RT if you are my car keys and I can’t find you
I never eat spiders in my sleep because I hang a sign at the door to my mouth that says “I’m a vegetarian” and they know to leave
No, you lookup addresses mentioned in crime reports to see how close they are to you.
Her: Whats that mouth do boo?
Me: Probably say something stupid.
“Hello, 912”
wait did u say 912?
“yup”
I meant to dial 911
“happens all the time”
lol I’m such a goof
“haha right?”
my neighbor got stabbed
Here you go, Merry Christmas!
“Dad, why’d you wrap our gifts in soft fabric?”
Because I wanted to make-
Mom: NO DON’T
My presents felt
What do you mean I didn’t bring anything into this relationship? The washer and dryer were mine
her: let’s make a baby
me: *getting the lego set from under the bed* ok
Whenever I sing, my mom goes outside. Not to get away from me, but to prove to my neighbors that she’s not beating me.
Gas prices are so high I’m riding my Roomba to work
sweet burn for a programmer would be “hey your user interface looks more like a loser interface”

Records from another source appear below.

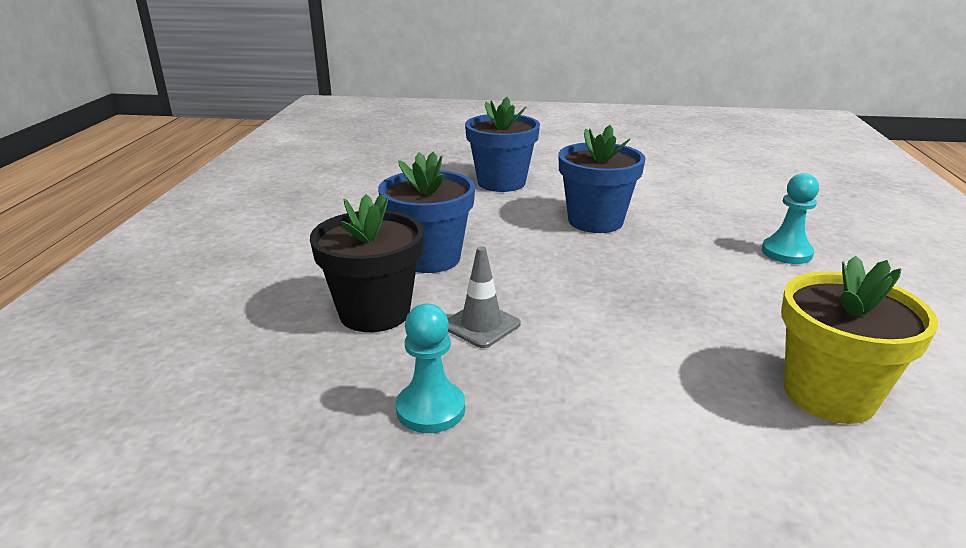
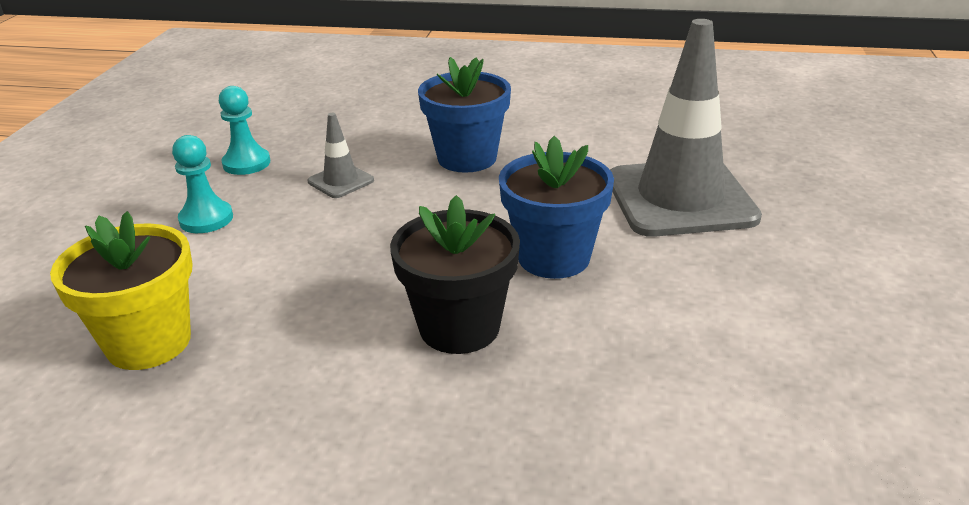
camera: 95 degrees right, 5 degrees up
(374, 312) = (377, 140): black flower pot -> black flower pot (459, 327)
(501, 183) = (680, 198): blue flower pot -> grey traffic cone
(786, 252) = (438, 409): turquoise pawn -> turquoise pawn (206, 219)

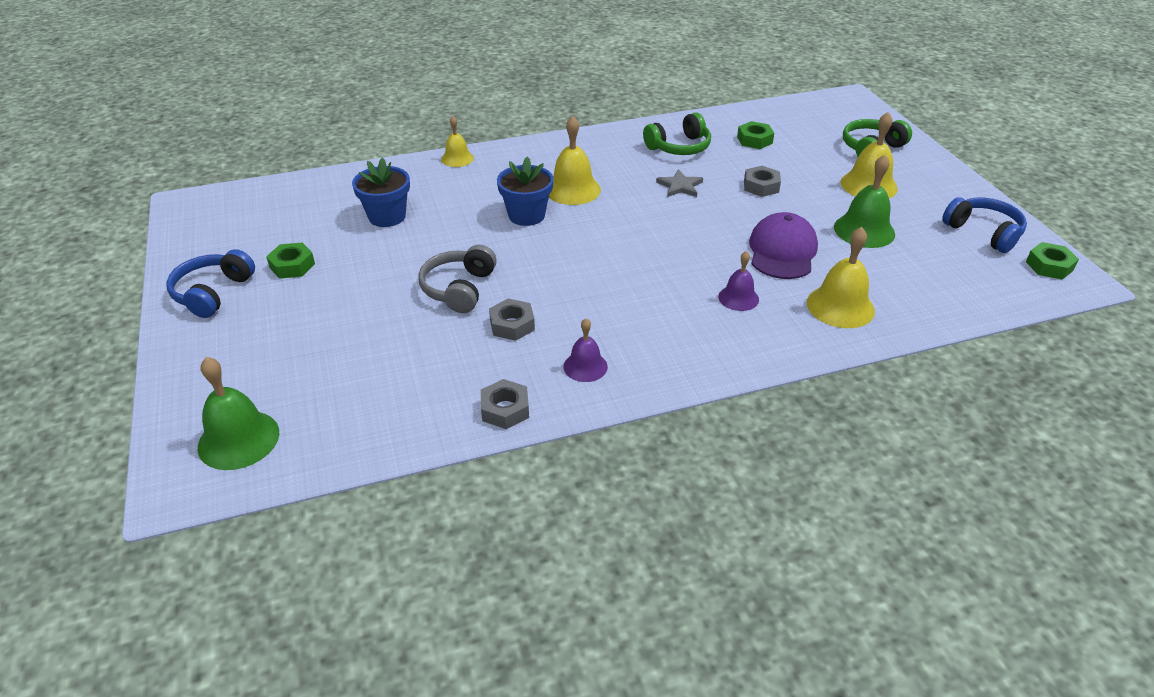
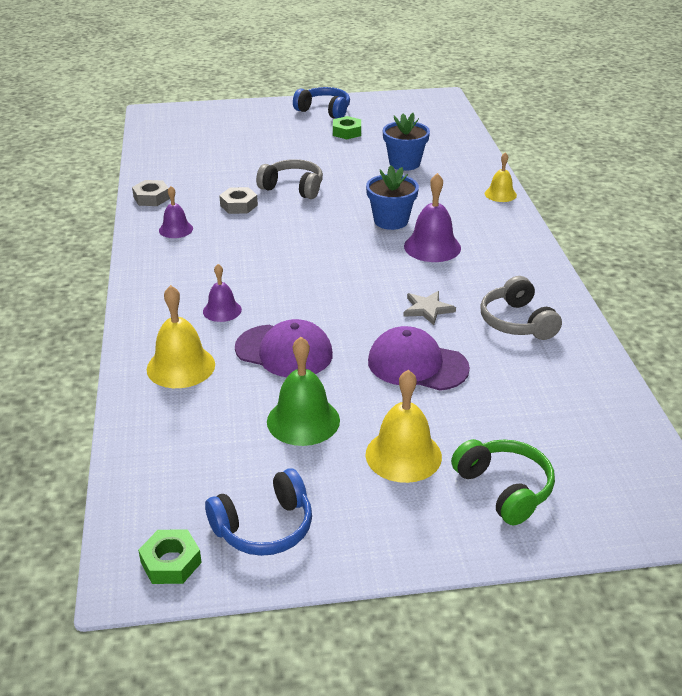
camera: 100 degrees right, 5 degrees down
(238, 439) = (179, 124): green bell -> none
(572, 189) = (432, 247): yellow bell -> purple bell
(679, 147) = (517, 322): green headphones -> grey headphones
(754, 140) = (534, 383): green nut -> none
(761, 186) = (417, 365): grey nut -> purple cap

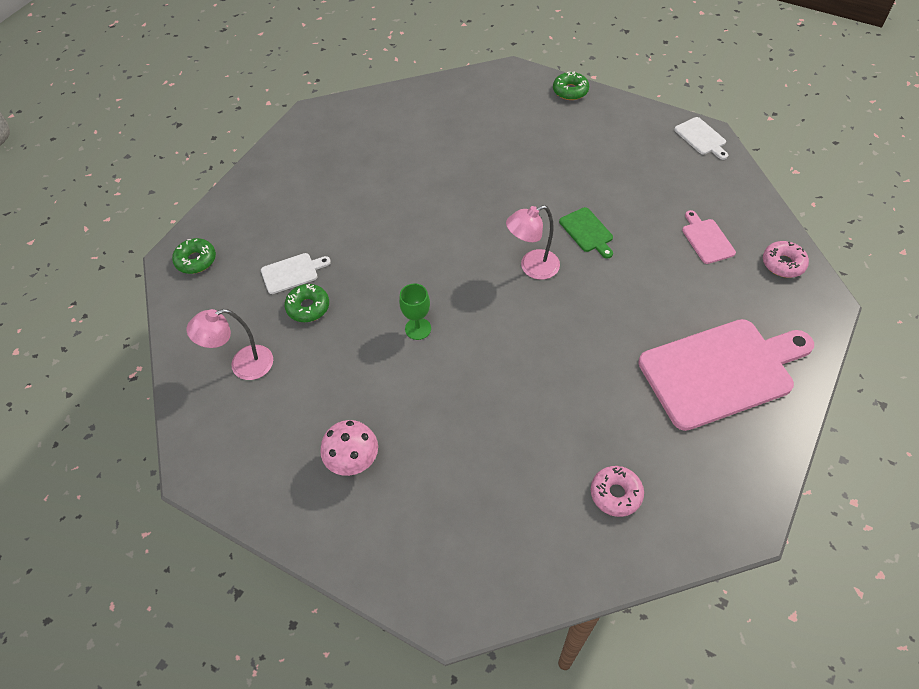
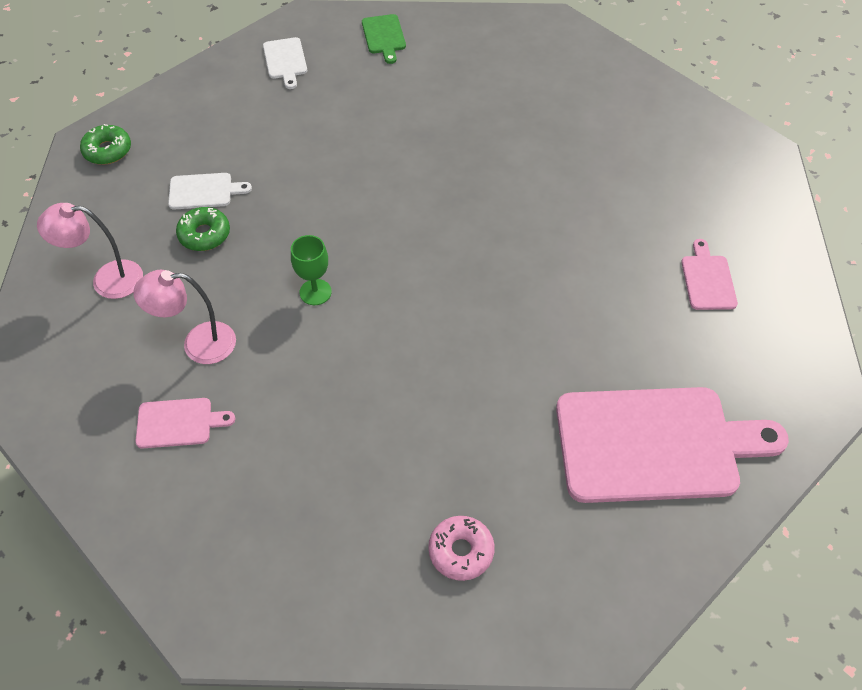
camera: 15 degrees right, 0 degrees up
(354, 462) = (178, 423): pink mushroom -> pink cutting board
(532, 267) = (478, 257): pink lamp -> pink lamp (198, 344)
(570, 91) = (616, 60): green donut -> none
(587, 231) = (563, 232): green cutting board -> green cutting board (384, 36)
(701, 137) = (756, 155): white cutting board -> white cutting board (285, 60)
(783, 264) = (793, 335): pink donut -> none

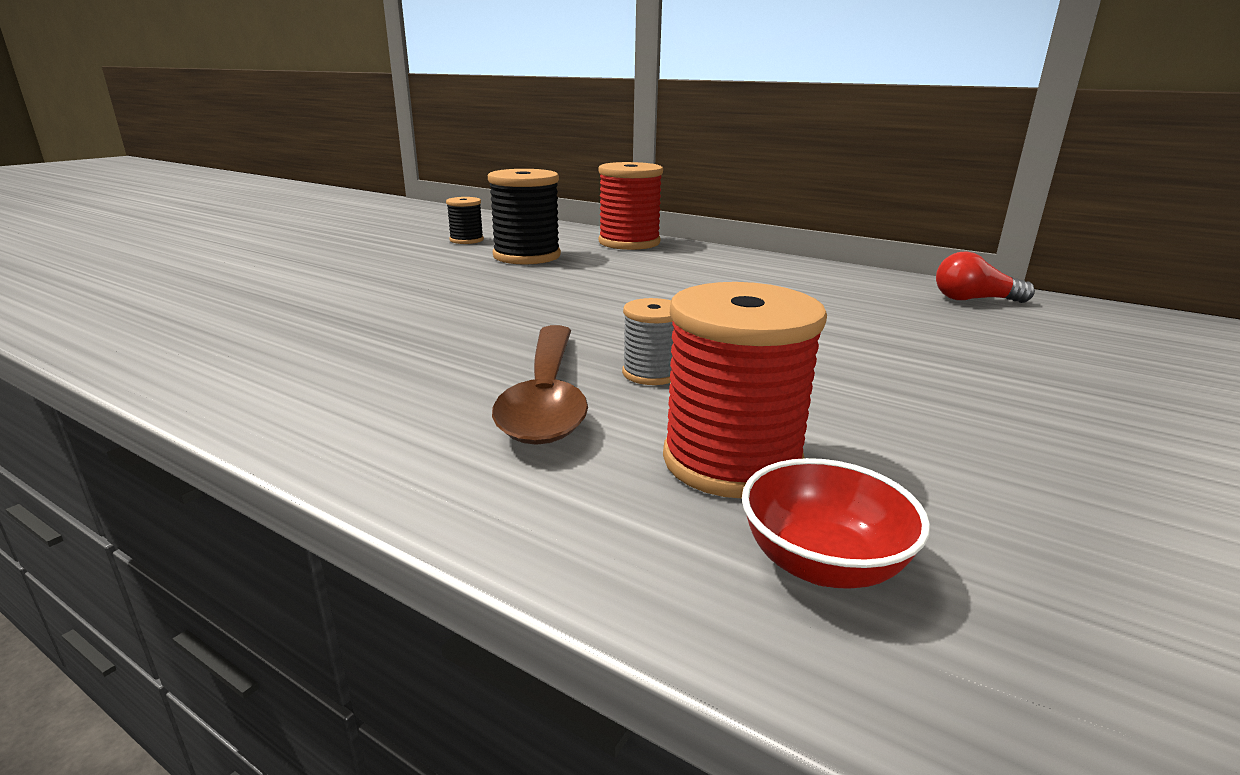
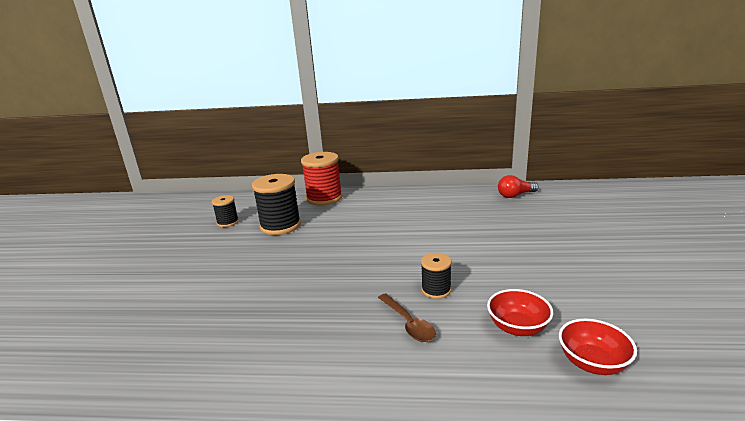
camera: 25 degrees left, 0 degrees up
(546, 397) = (408, 323): brown spoon -> brown spoon, size x0.59
(651, 373) = (436, 290): grey spool -> black spool
(732, 461) = (517, 327): red spool -> red bowl

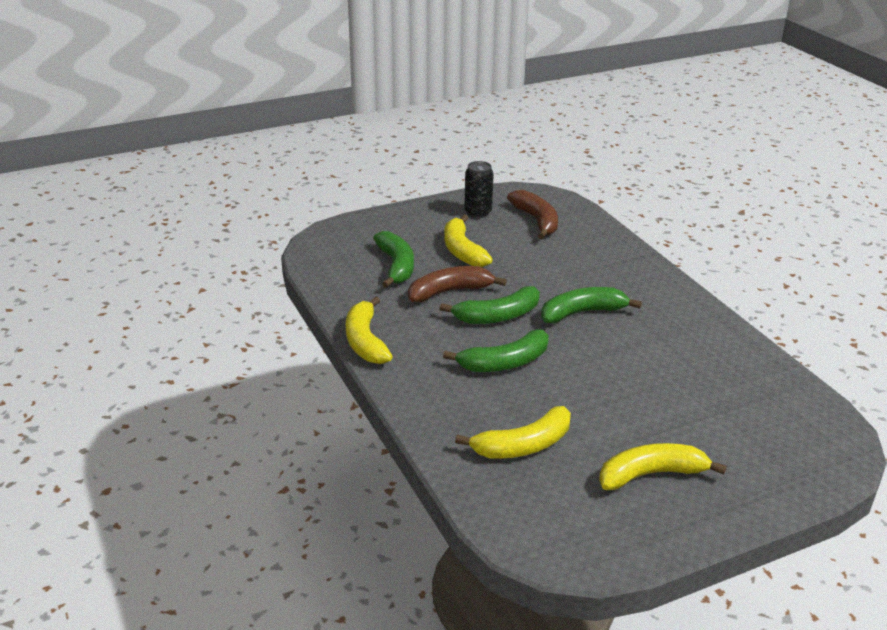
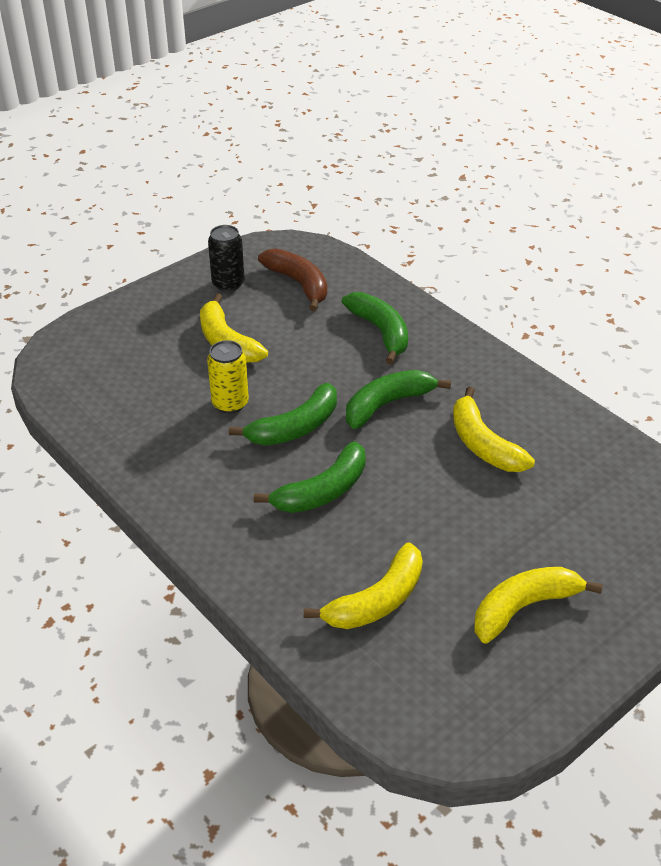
camera: 15 degrees left, 10 degrees up
(365, 341) = (153, 493): yellow banana -> yellow banana (483, 444)
(396, 266) = (156, 378): green banana -> green banana (380, 332)
(450, 292) = (230, 403): brown banana -> yellow can

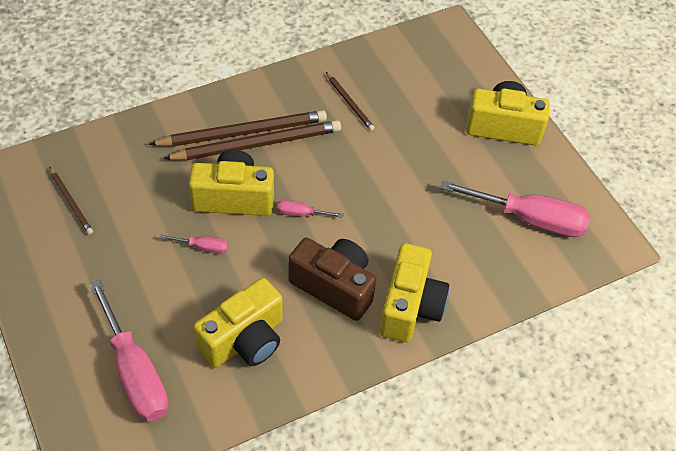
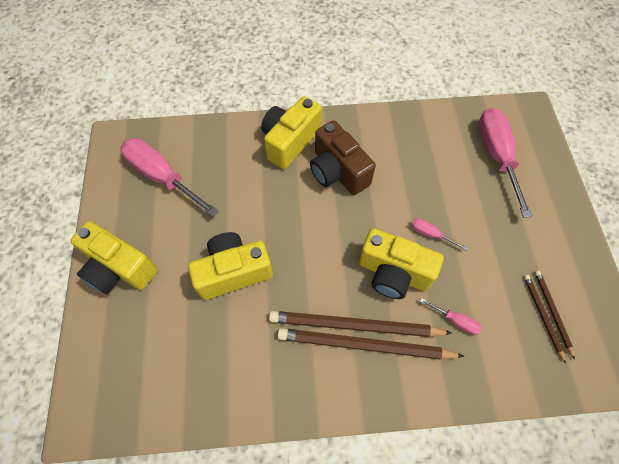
camera: 155 degrees left, 10 degrees up
(244, 340) = (415, 154): yellow camera -> yellow camera (233, 272)
(301, 213) = (340, 239): pink screwdriver -> pink screwdriver (455, 321)
(350, 103) = (245, 347): brown pencil -> brown pencil (552, 312)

maybe there’s an alternate universe where onions cry when they chop up humans, you don’t know
I asked my wife for an audio book and she got me an encyclopaedia. That speaks volumes.
WIFE: we need to talk about your drinking habit
ME (wearing a nun outfit): why *sips scotch* what’s wrong with it?
You can just give us the recipe, bloggers. We don’t need a 3,000 word dissertation about everything you’ve done in your life up until the point you put this food in the oven.